【Brownbag】Social Network and Industrial Policy: Japan's Camphor Monopoly in Colonial Taiwan

  • 研討會日期 : 2023-08-04
  • 時間 : 12:10
  • 主講人 : Professor Yi-Fan Chen (陳奕帆)
  • 地點 : Conference Room B110
  • 演講者簡介 : Professor Yi-Fan Chen received his PhD in Economics from National Taiwan University. He is currently an Assistant Professor at the National University of Kaohsiung. His research interests are international trade, industrial organization, and applied game theory.
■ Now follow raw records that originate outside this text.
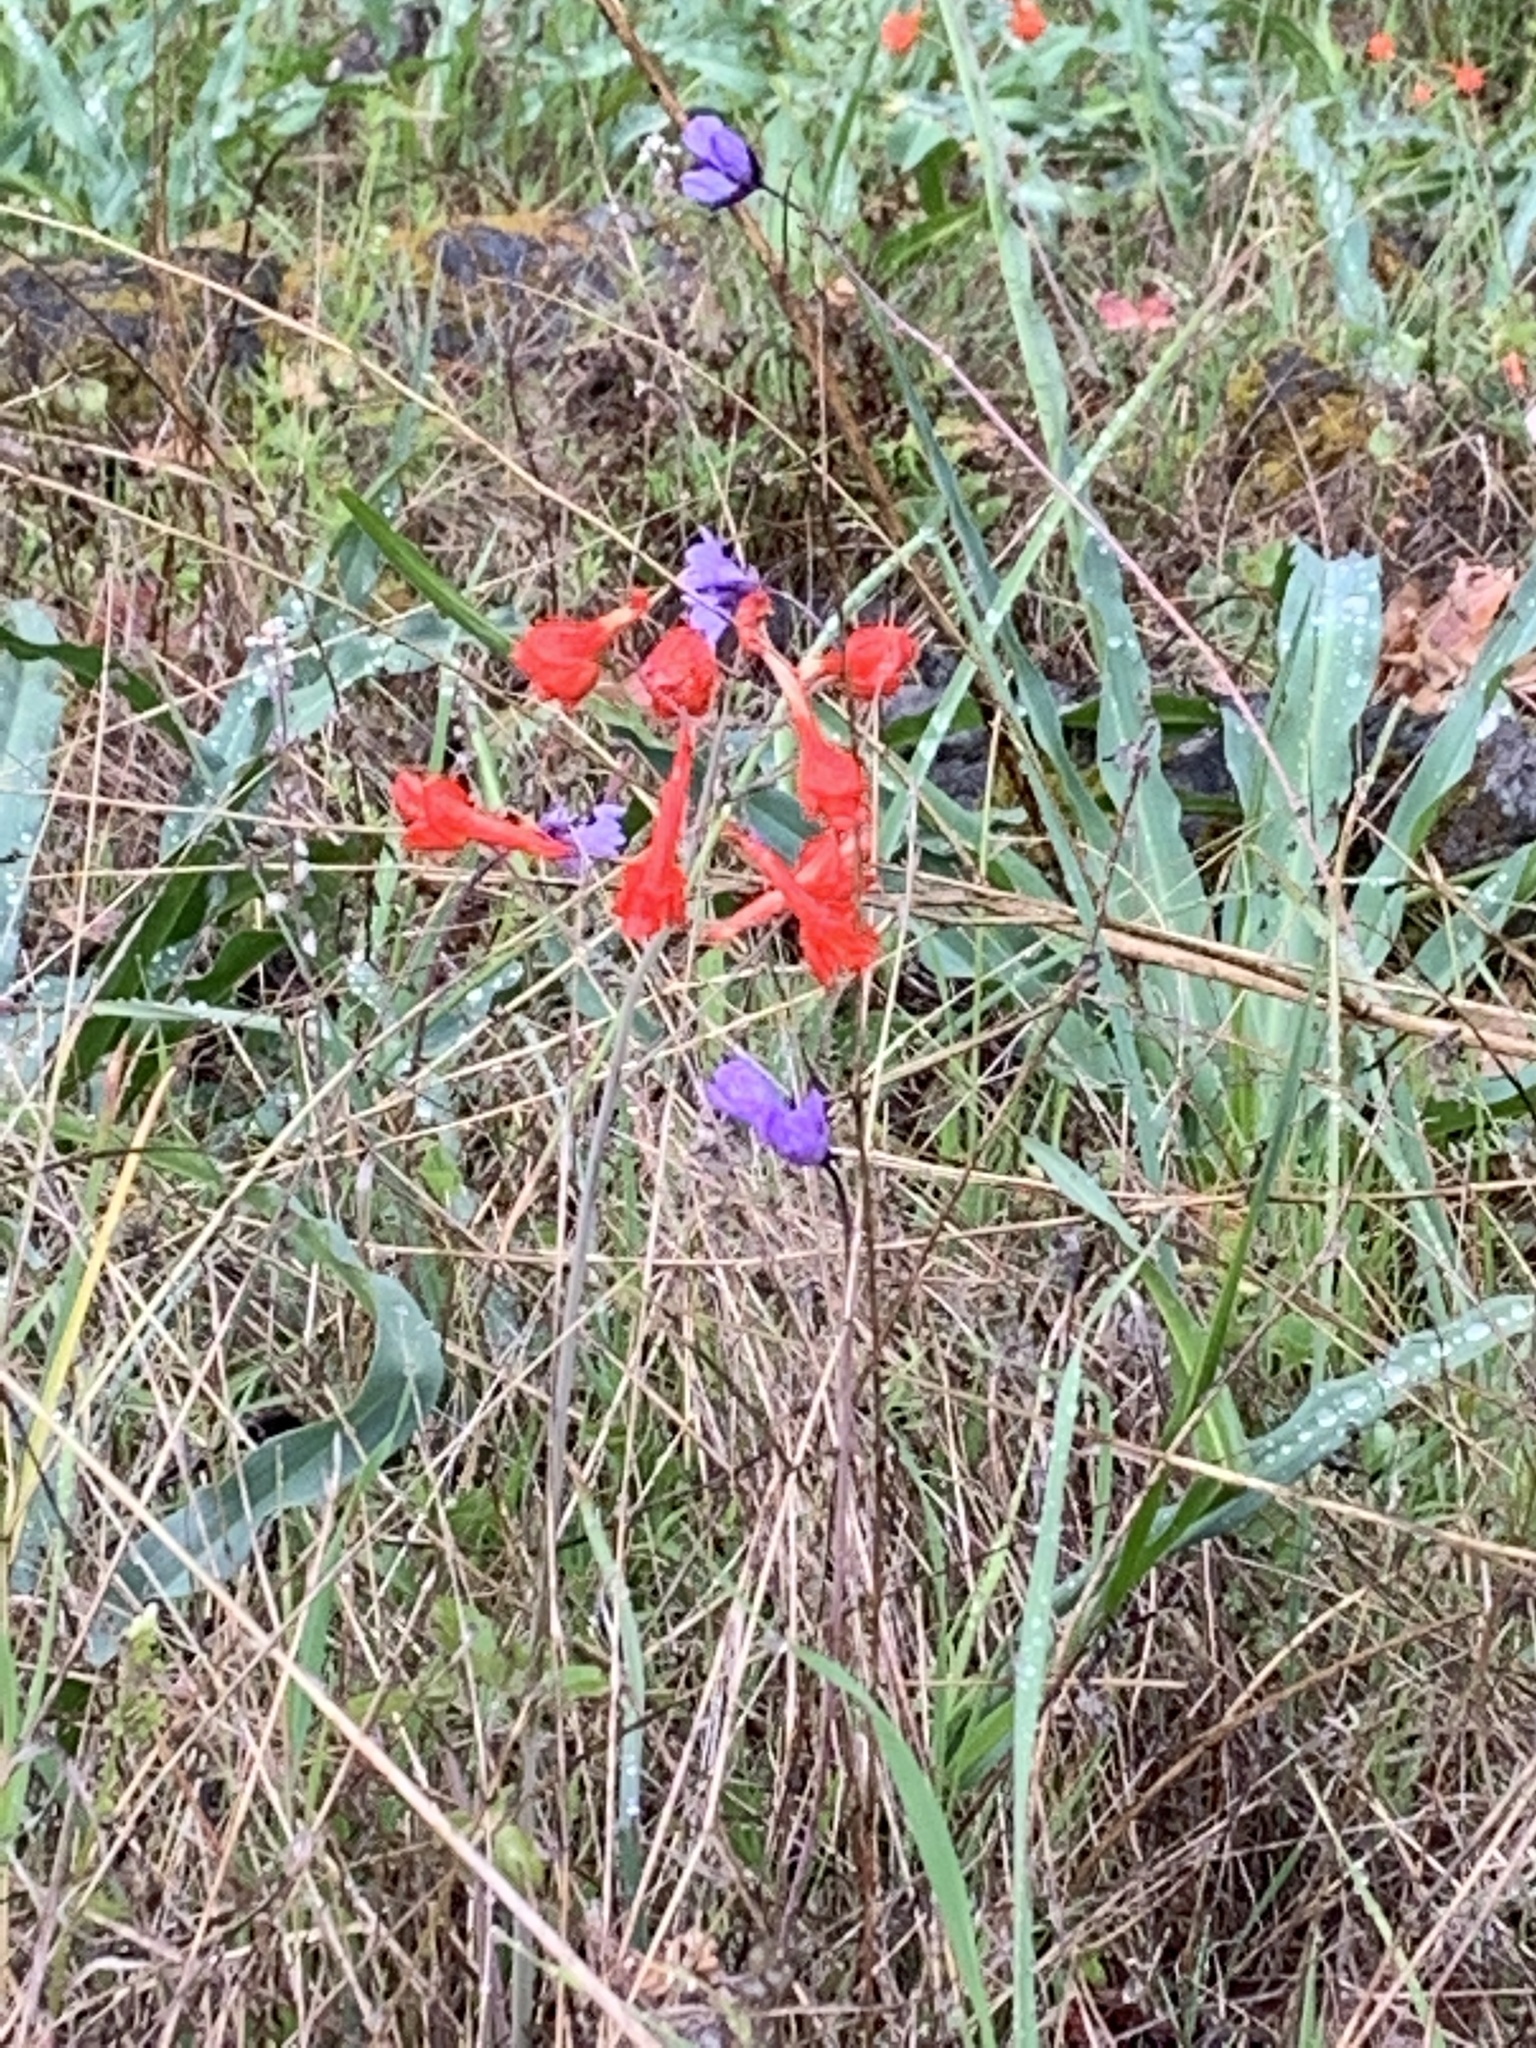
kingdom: Plantae
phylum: Tracheophyta
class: Magnoliopsida
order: Ranunculales
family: Ranunculaceae
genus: Delphinium
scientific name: Delphinium nudicaule
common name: Red larkspur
  • 演講摘要 : This paper studies how Japan's Camphor Monopoly System and businessmen-official connection interplay to shape firm-level productivities in Taiwan's crude camphor industry. Using the camphor permission data retrieved from Yearbook of Taiwan Government-General Monopoly Bureau (臺灣総督府専売事業年報), we estimate establishment-level productivity by exploiting variations in the adjustments of production quota given to the permitted firms. Our estimation provides evidence that the Camphor Monopoly System is winner-picking by design as the Monopoly Bureau tends to kick unproductive firms out from the system. We also find that establishments owned by local Taiwanese businessmen tend to be more productive in terms of input while receiving fewer compensation from the Monopoly Bureau, which suggests the potential importance of businessmen-official connectivity on the Monopoly Bureau's treatments to firms. We construct the businessmen-official network by scrapping through the Taiwan Daily News (台湾日日新報) data archive, then we aggregate up the network to obtain firm-level connectivities, and estimate its effect on the amount of compensation received from the Monopoly Bureau. We find that the social network that we constructed is indeed centered around high officials in Taiwan Government-General, wherein these officials are well-connected with the Japanese Zaibatsu participating in the Camphor Monopoly System. In contrast, the local businessmen in the system are connected to the officials indirectly through local Taiwanese gentries cooperating with the government. We evaluate how such a firm-official connectivity interplay with firm-level productivity potential in affecting firms' decisions on productivity improvement, the Monopoly Bureau's decision of granting production permissions, and government income from camphor monopoly by simulating a theoretical model based on our estimates to firm-level productivities and connectivities.